Enter the Void: A Brighter Summer Day

Courtesy of Janus Films
A Brighter Summer Day (1991)
Directed by Edward Yang
March 11-14 at BAM
March 22 on DVD and Blu-Ray from the Criterion Collection
After years, decades of wait, it has arrived. Finally, what many critics hail as the masterpiece of 90s Taiwanese cinema is here to stay, thanks to a new restoration from Janus Films. A void has been filled. And it’s with voids, and small illuminations, that Edward Yang tells the expansive coming-of-age story of a young man’s descent into delinquency.
Early in A Brighter Summer Day, we learn that millions of Chinese have fled from the mainland to Taiwan with the Nationalist government after defeat by Chinese Communists in 1949, pushing many children to join street gangs as a means of identity and security. This is a key point, as, for four slow-burning hours (every moment seemingly imperative), an existential identity crisis of a massive emigration emerges.

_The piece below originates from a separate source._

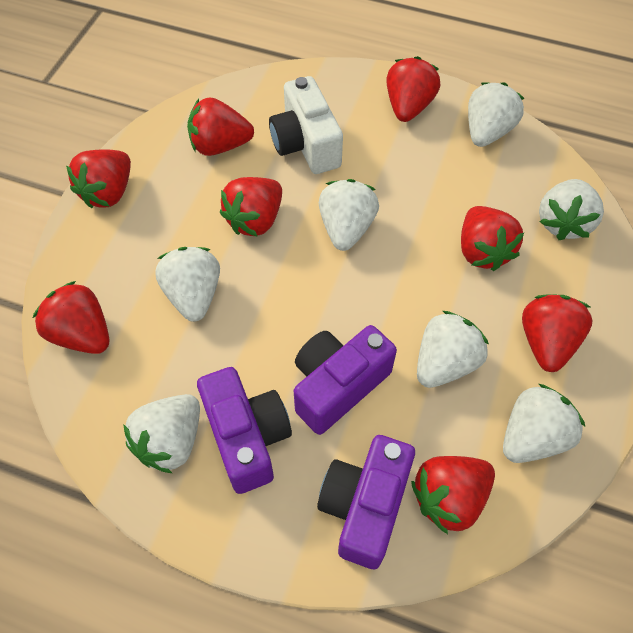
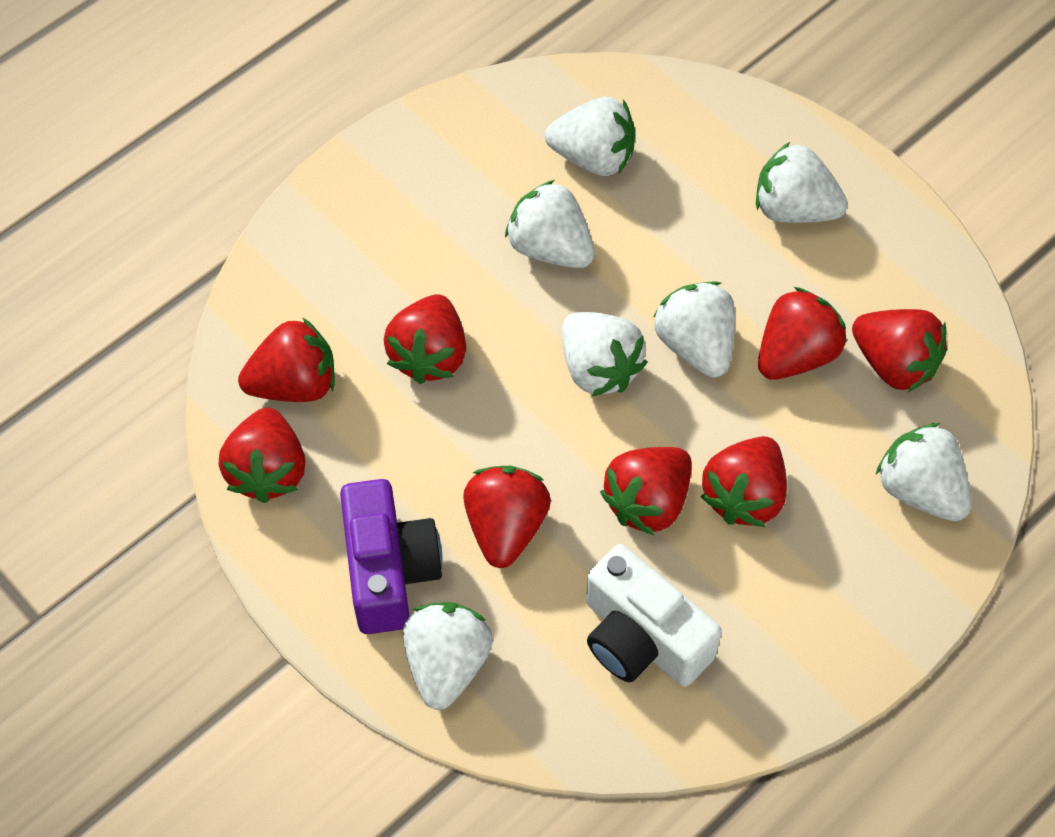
purple camera: 3 -> 1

The story—one we’re seeing in more politicized form today—begins in 1960 Taipei, where two rival gangs, the Little Park Boys and 217, contend for the upper hand. The story centers on fourteen-year-old S’ir (Chang Chen), of the former clan, who seems like a smart kid, but finds himself deeply entangled in the gang rivalry while falling for Ming (Lisa Yang), an anguished classmate and girlfriend of Little Park Boys leader, Honey (Hongming Lin). Meanwhile, S’ir’s father (Chang Kuo-Chu), a civil servant, is casually taken from his home only to be gradually tongue-lashed with vicious interrogation by secret police suspicious of his business affairs, belittling him to nothing. We witness a plethora of interactions, interweaving S’ir’s family relations with his own endeavors of discovery. What emanates from this colossal narrative, like magma slowly spilling down a volcano, is an epic portrait of tried and tired love, paranoia, betrayal, and essentially emptiness, the reflection of a vacuous shell of displacement.

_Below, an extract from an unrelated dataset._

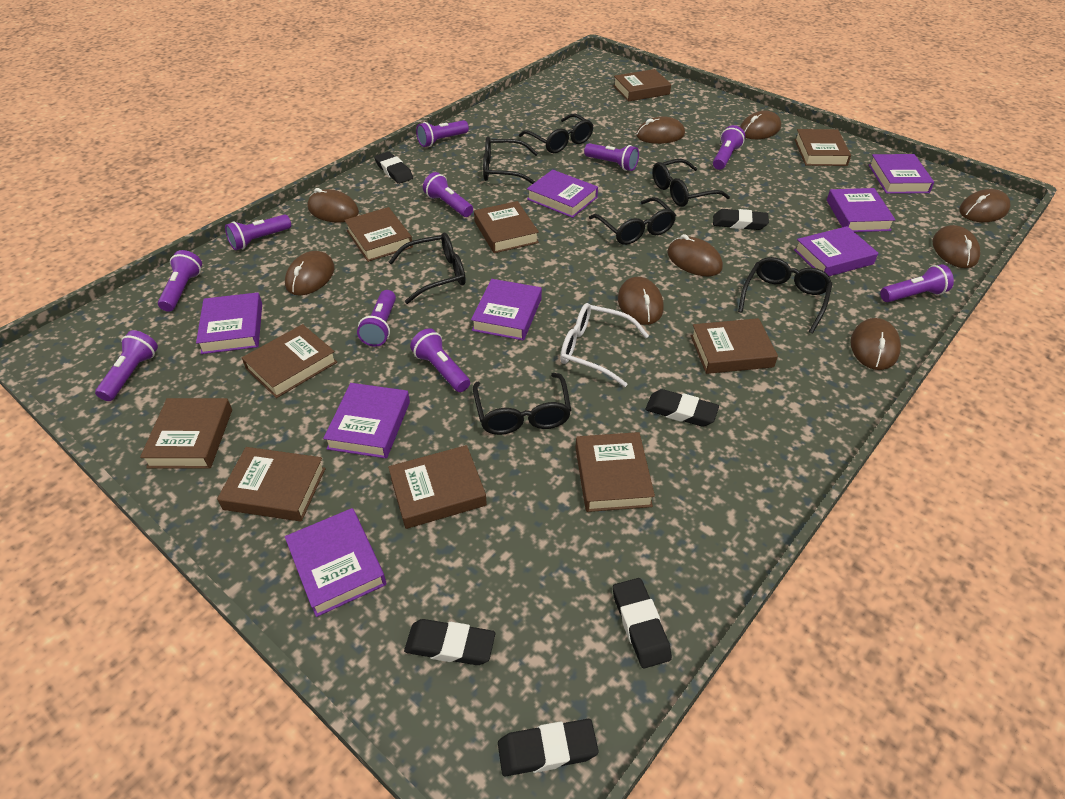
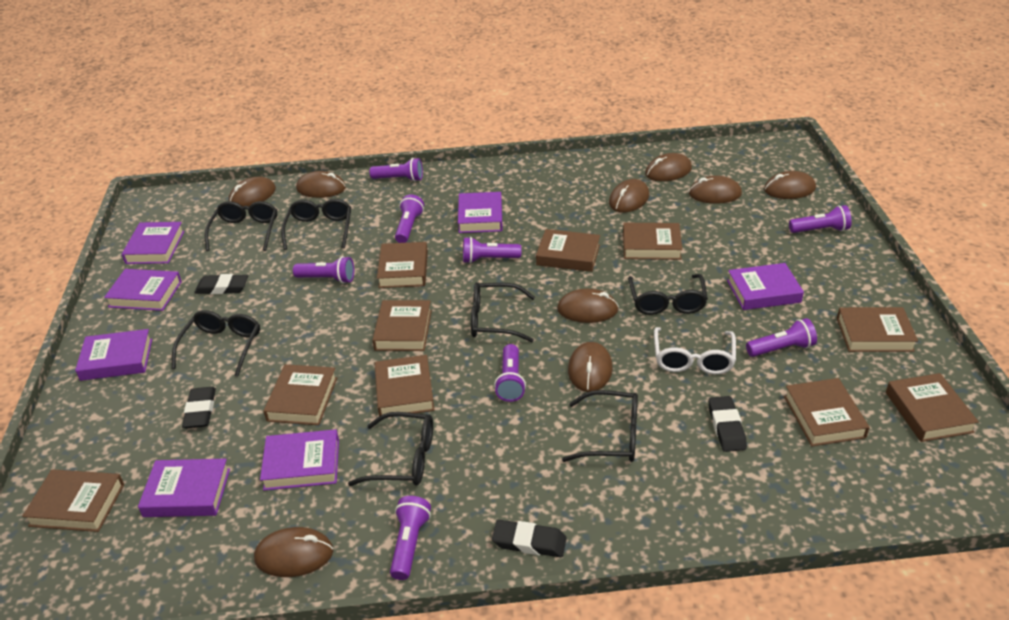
black eraser: 6 -> 4
purple book: 8 -> 7
purple flashlight: 10 -> 8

A Brighter Summer Day takes its title from lyrics of Elvis Presley’s “Are You Lonesome Tonight?”, which would itself be a fitting film title. The kids here engage with American rock ‘n’ roll on a regular basis, learning English lyrics and singing in clubs, an attribute Yang pushes to accentuate a disillusioned sense of self. Like the Japanese house S’ir’s family finds themselves living in, or the infatuation with a Samurai sword, we are looking deeply into a cultural void wherein the only pride comes from foreign objects or engagements derived from an unowned ethnology. S’ir’s family’s most prized possessions are a watch that is pawned more than once, and a dilapidated radio that has to be balanced on books and beat around in order to work, objects from another time and place, further reflecting an unnerving instability, a vacant sense of identity. A flashlight is yet another object that takes precedent. Stolen from a filmmaker’s studio at the beginning of the film, it guides S’ir through labyrinths of darkness, including a gruesome encounter that foreshadows his own downfall, only to be left behind in the place it was swiped from, a movie set where, specifically, a black and white film is being made—a film which will hide all colors and all flaws.

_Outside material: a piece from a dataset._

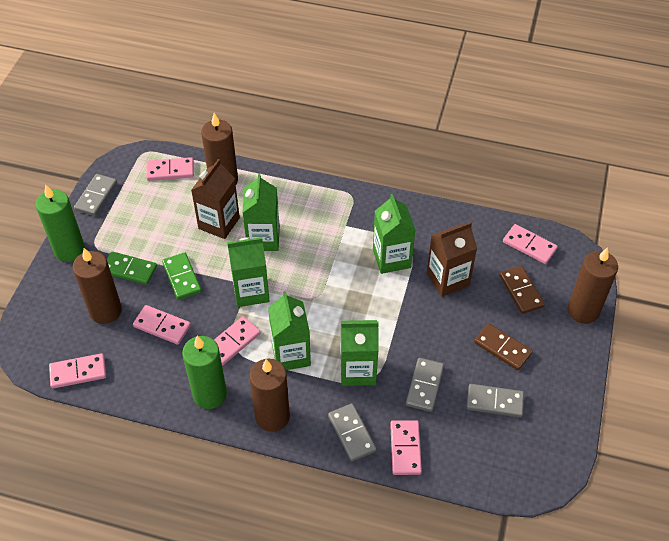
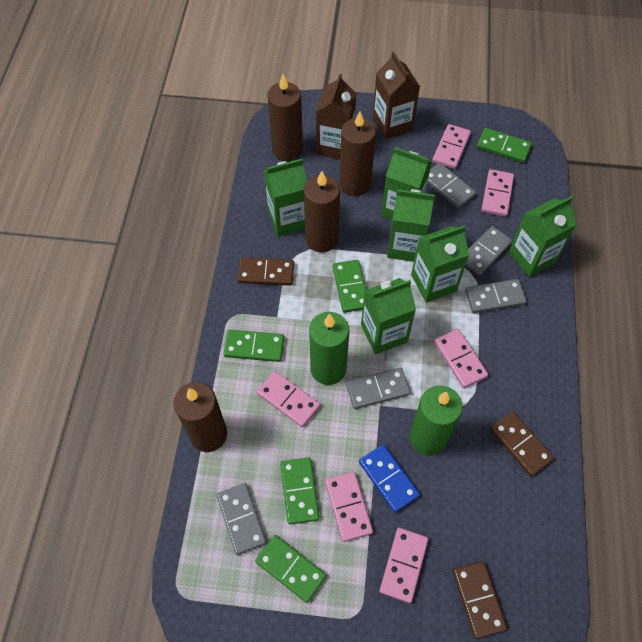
blue domino: 0 -> 1
brown domino: 2 -> 3
green carton: 5 -> 6
green domino: 2 -> 5
grey domino: 4 -> 5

Yang is often praised for his storytelling, and A Brighter Summer Day is certainly a massive endeavor, with over 100 mostly nonprofessional actors, but it is with imagery that the sentiments of his messages are repeatedly masticated. Often we are confronted with voids via the director’s favored medium to long shots. In a doctor’s office, as S’ir describes to Ming his recent demerit and confrontation with the 217 boys as an excuse as for why he didn’t attend her screen test for a potential acting gig, the camera shifts towards and focuses intently on a close-up of a painted door, barely reflecting the two figures, and stays there, articulating S’ir’s self-proclaimed “string of bad luck” as two impalpable ghosts. Blackouts are common occurrences, telling not only of the characters’ basic economic needs, but of the voids they endure as a culture. The darkness is relieved only by faint candles or cheap light fixtures, small illuminations, implications that darkness is here to stay. A gang massacre takes place during a monsoon in almost complete visual opacity, save a few flashes of kindling bloodshed. The most memorable shot in A Brighter Summer Day comes when S’ir and two of his cronies are confronted by a group of 217 boys. The rival gang stands in a black void, completely unseen, framed by a brick archway. We hear their echoes and taunts but only a dark vacuum occupies our vision. Suddenly a basketball is launched from the void and into the light. S’ir defiantly picks up the basketball as to confront his adversaries, but it only means a brutal beating, as if to suggest that whatever emerges into the light will quickly burn out.